A posição do Corinthians e a rivalidade em campo
Diante da reascensão do debate, a posição oficial do Corinthians sobre a reivindicação do título de 2005 pelo Internacional é de cautela e, em geral, de repúdio à ideia. O clube paulista sempre defendeu a legitimidade de sua conquista, conquistada em campo, e considera a tentativa do rival como uma forma de deslegitimar sua vitória histórica.
O Corinthians, que comemora o título de 2005 como um marco em sua trajetória, vê a iniciativa do Internacional como uma provocação, especialmente em um momento de confronto direto entre as equipes. A torcida corintiana, em sua maioria, reage com indignação às alegações, considerando-as uma tentativa de “roubar” um título já conquistado e celebrado.
O fato de a declaração do ex-presidente do Inter ter vindo à tona antes de um confronto direto entre os clubes adiciona um tempero especial à rivalidade. A partida deste domingo (5) ganha contornos ainda mais dramáticos, com a disputa pelo título de 2005 pairando sobre o encontro em campo. A expectativa é que o jogo seja marcado por muita tensão, tanto dentro quanto fora das quatro linhas, com as torcidas e os clubes possivelmente utilizando o debate como combustível.
O papel do Internacional na gestão de Fernando Carvalho
Fernando Carvalho esteve à frente do Internacional em um período significativo, de 2002 a 2007. Essa gestão é lembrada por ter sido marcada por desafios consideráveis, tanto no âmbito financeiro quanto no político, com o clube atravessando momentos de instabilidade interna e dificuldades para se reestruturar.
Apesar dos obstáculos, o período de Carvalho também foi de conquistas importantes para o clube, como a inédita Copa Libertadores da América em 2006 e o Mundial de Clubes no mesmo ano. A busca pela reivindicação do título de 2005, portanto, pode ser vista como uma tentativa de consolidar ainda mais essa era vitoriosa, corrigindo uma “injustiça” que, na visão do clube, manchou um período de glórias.

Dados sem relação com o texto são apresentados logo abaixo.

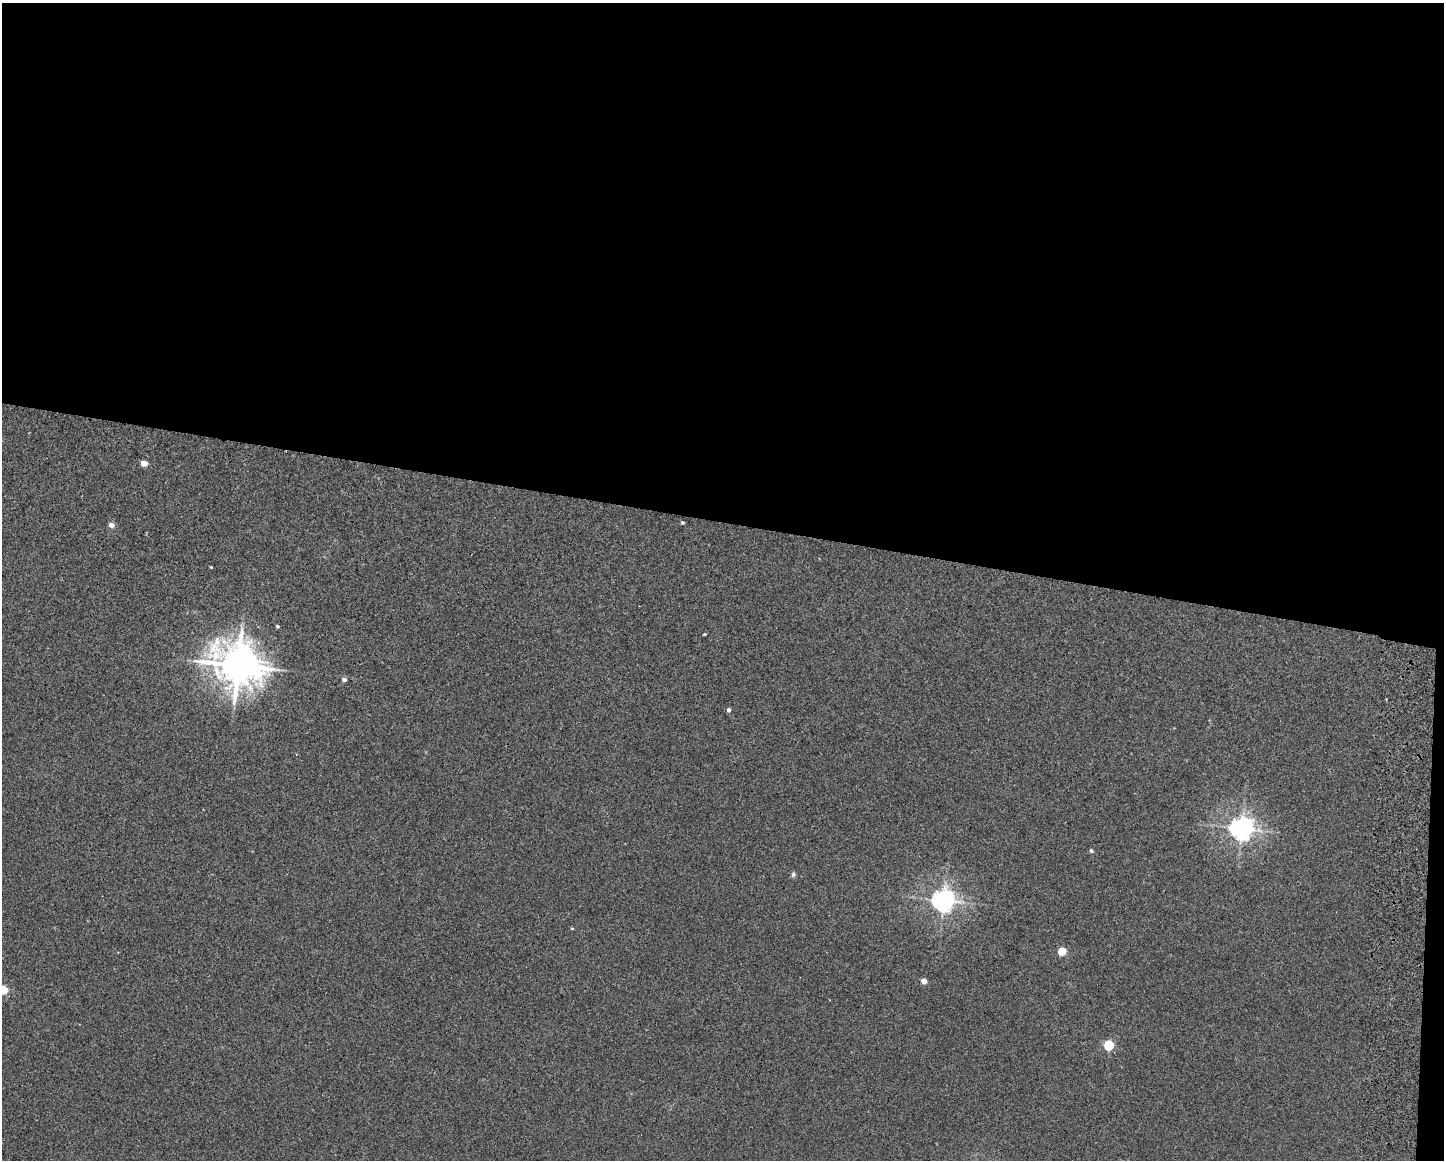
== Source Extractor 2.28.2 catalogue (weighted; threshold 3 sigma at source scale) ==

Ao declarar que a disputa pelo título de 2005 seria “sem nenhum prejuízo ao Corinthians”, Carvalho parece tentar uma abordagem diplomática, buscando evitar um confronto direto e focar na argumentação histórica e jurídica. No entanto, a repercussão negativa nas redes sociais demonstra que a temática ainda é extremamente sensível e que a polarização entre os torcedores é acentuada. A forma como o Internacional conduzirá essa reivindicação a partir de agora será crucial para o desfecho dessa longa e controversa história.
Impacto e próximos passos na disputa pelo título de 2005
A retomada da discussão sobre o título de 2005 pelo Internacional, com as declarações do ex-presidente Fernando Carvalho, tem o potencial de gerar desdobramentos significativos. A principal esperança do clube gaúcho reside na análise e potencial aceitação do pedido formalizado à CBF.
Caso a CBF decida reabrir o caso ou reconhecer o pedido do Internacional, isso poderia levar a uma alteração oficial no histórico do Campeonato Brasileiro, concedendo o título de 2005 ao clube colorado. Tal decisão, se concretizada, seria histórica e reescreveria parte da narrativa do futebol brasileiro, além de gerar um impacto considerável na contagem de títulos de ambos os clubes.
Por outro lado, a resistência do Corinthians e a polarização que o tema gera indicam que qualquer decisão será contestada. A declaração de Carvalho, apesar da tentativa de amenizar o impacto sobre o Corinthians, ainda soa como uma provocação para a torcida paulista. Os próximos passos envolverão a análise da CBF, possíveis manifestações dos clubes e, quem sabe, novas reviravoltas jurídicas ou declarações que continuem alimentando este debate que se arrasta por quase duas décadas.